The permeability of compounds across cell membranes (e.g., intestinal epithelium) is a critical characteristic that determines the rate and extent of absorption and ultimately affects the bioavailability of a drug candidate. We provide bidirectional permeability assays in human Caco-2 and MDCK cells.

Parallel Artificial Membrane Permeability Assay (PAMPA)

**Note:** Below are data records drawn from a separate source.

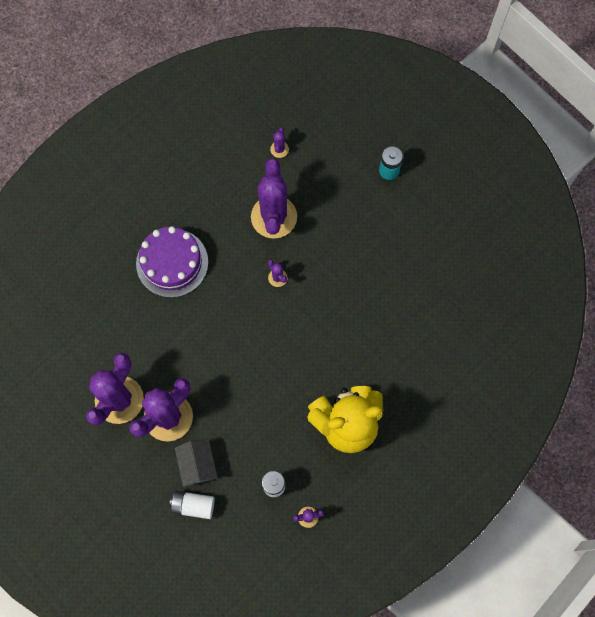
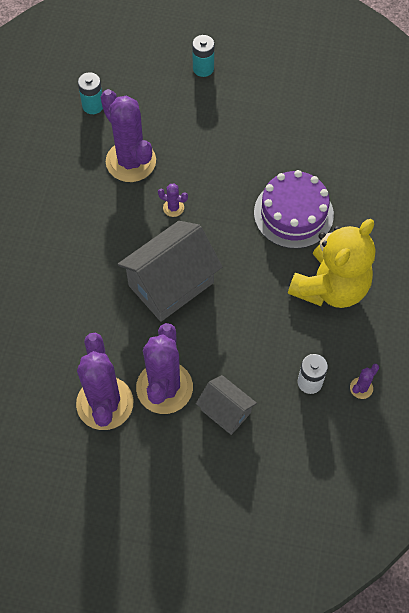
camera: 35 degrees left, 10 degrees down
purple cake [136,226,208,298] -> purple cake moved to [254,170,334,249]
white battery [169,491,215,519] -> none
purple cactus [270,128,289,158] -> turquoise battery [78,72,103,114]
none -> grey house [118,221,222,321]

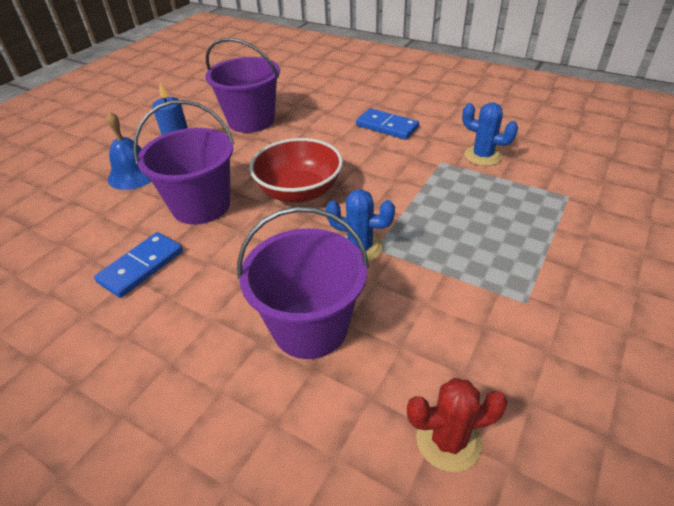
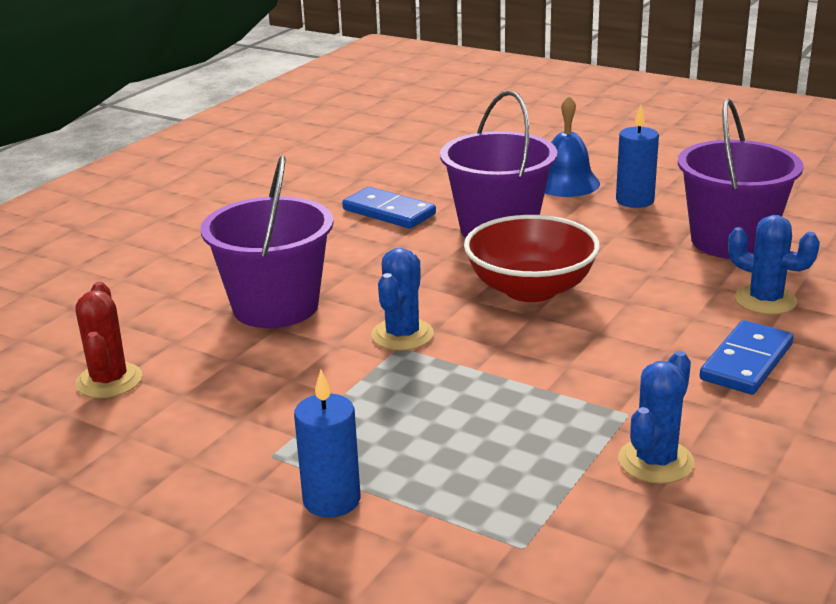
camera: 90 degrees right, 15 degrees down
none -> blue candle [294,370,360,517]
none -> blue cactus [728,215,820,315]

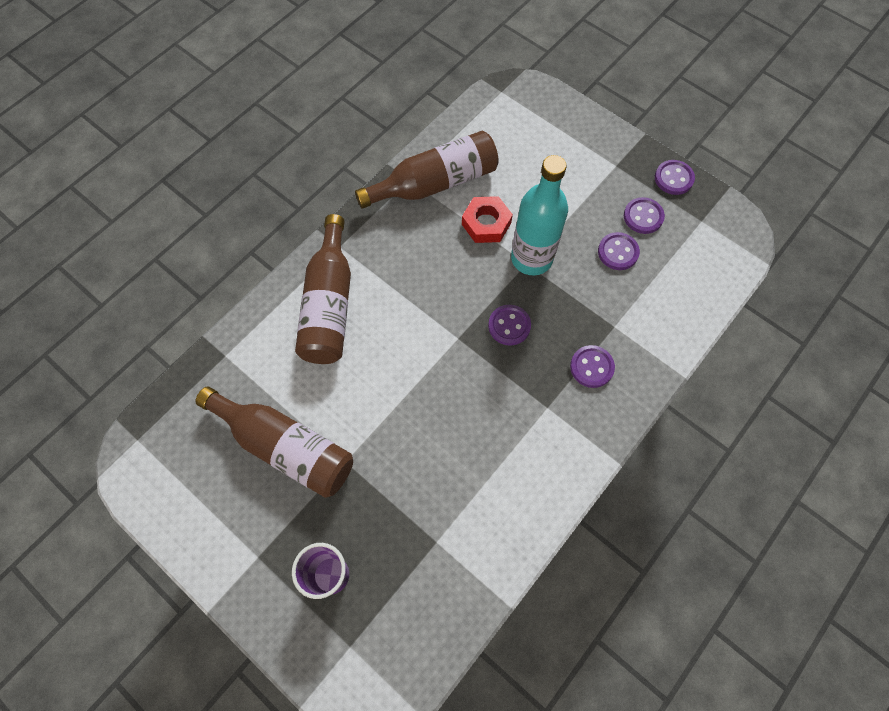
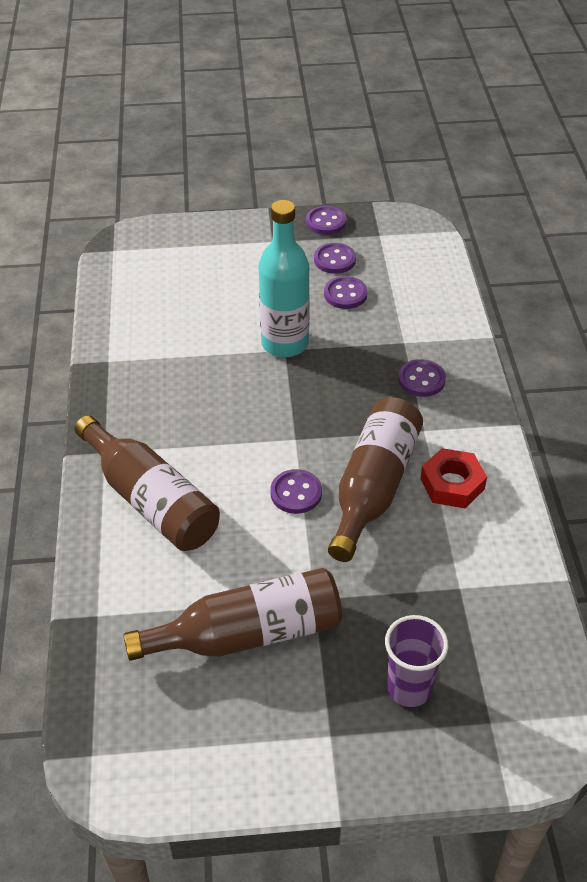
camera: 45 degrees left, 20 degrees down
brown bottle [355,131,499,209] -> brown bottle moved to [328,397,423,562]
red nut [462,196,513,243] -> red nut moved to [420,448,487,508]
purple button [488,305,531,346] -> purple button moved to [270,469,322,514]

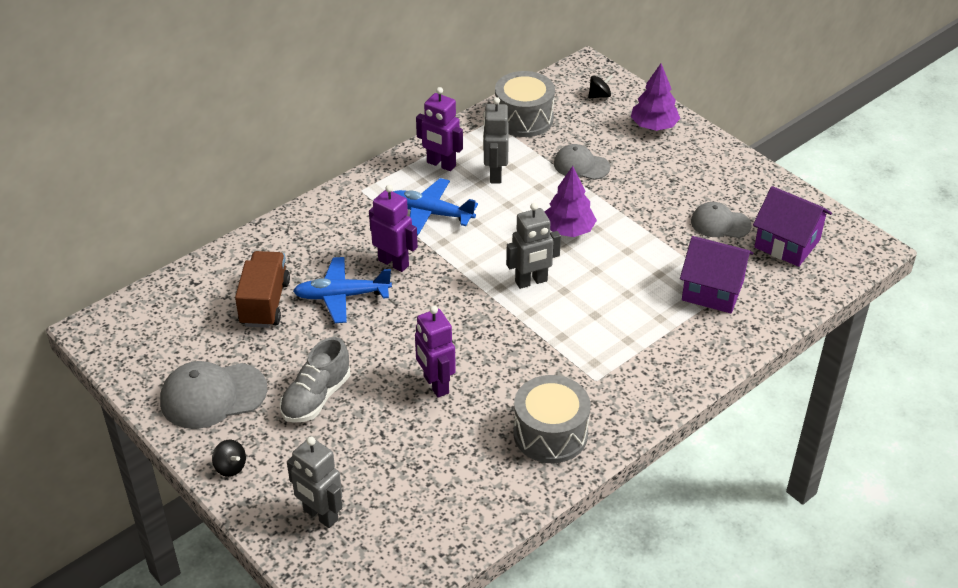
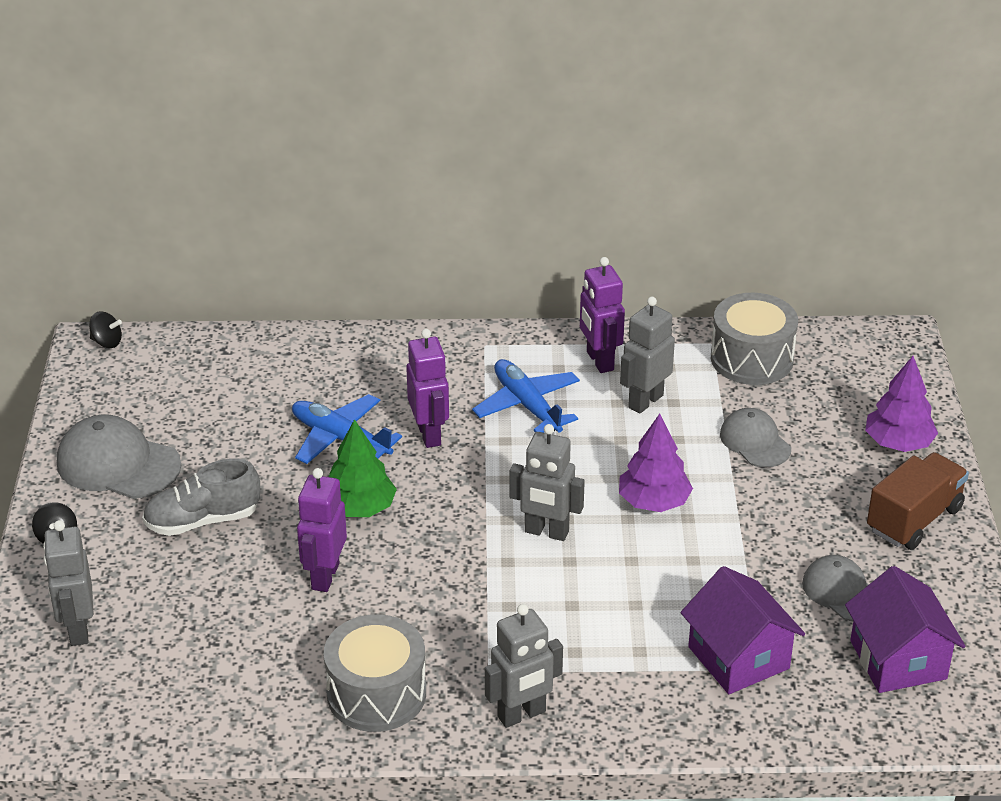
camera: 40 degrees right, 5 degrees down
brown truck [235,251,290,328] -> brown truck moved to [867,452,969,550]
black spinning top [588,75,613,99] -> black spinning top moved to [89,311,122,348]
none -> green tree [329,419,397,517]
none -> grey robot [485,604,563,728]

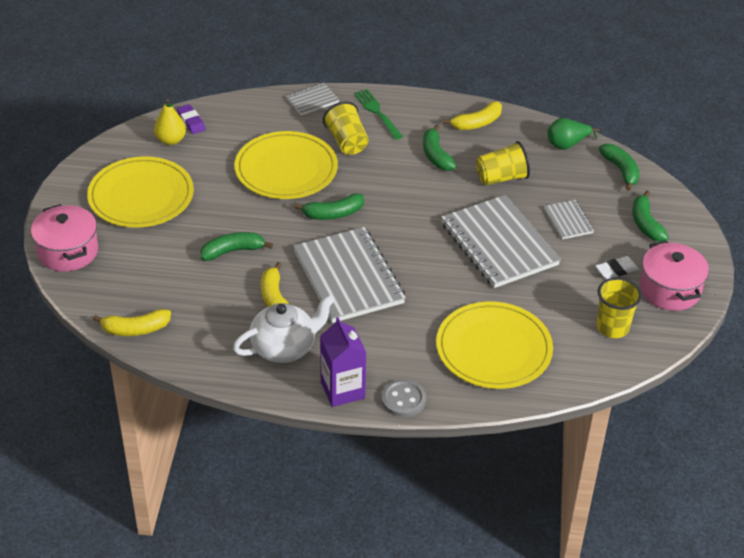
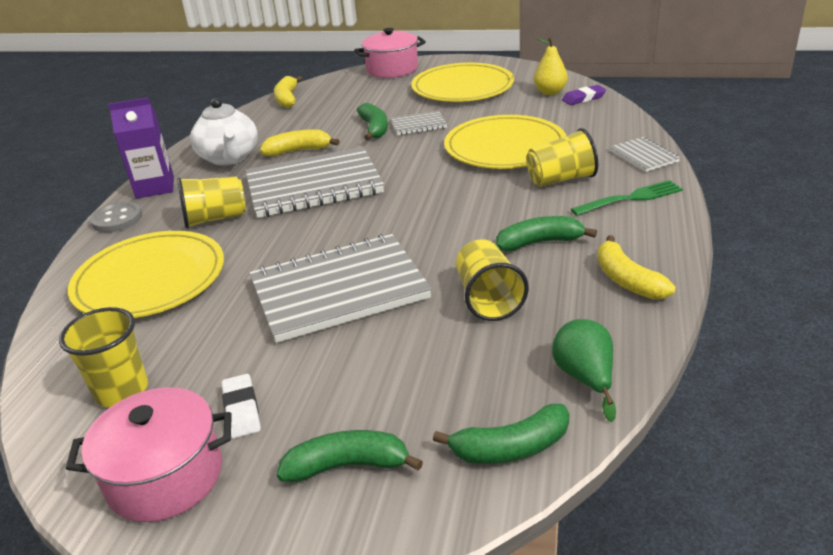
camera: 100 degrees right, 10 degrees down
green banana [294,193,364,220] -> none
grey notebook [544,200,594,239] -> grey notebook moved to [391,111,447,135]
none -> yellow cup [177,176,246,229]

Drugs often need to cross cell membranes in order to reach their target of action and this makes a compound’s ability to passively cross these membranes an important characteristic to evaluate. The Parallel Artificial Membrane Permeability Assay (PAMPA) is used as an in vitro model of passive, transcellular permeation. The assay allows for measuring the gastrointestinal permeability of oral therapies, blood-brain barrier permeability, and dermal/transdermal penetration potential.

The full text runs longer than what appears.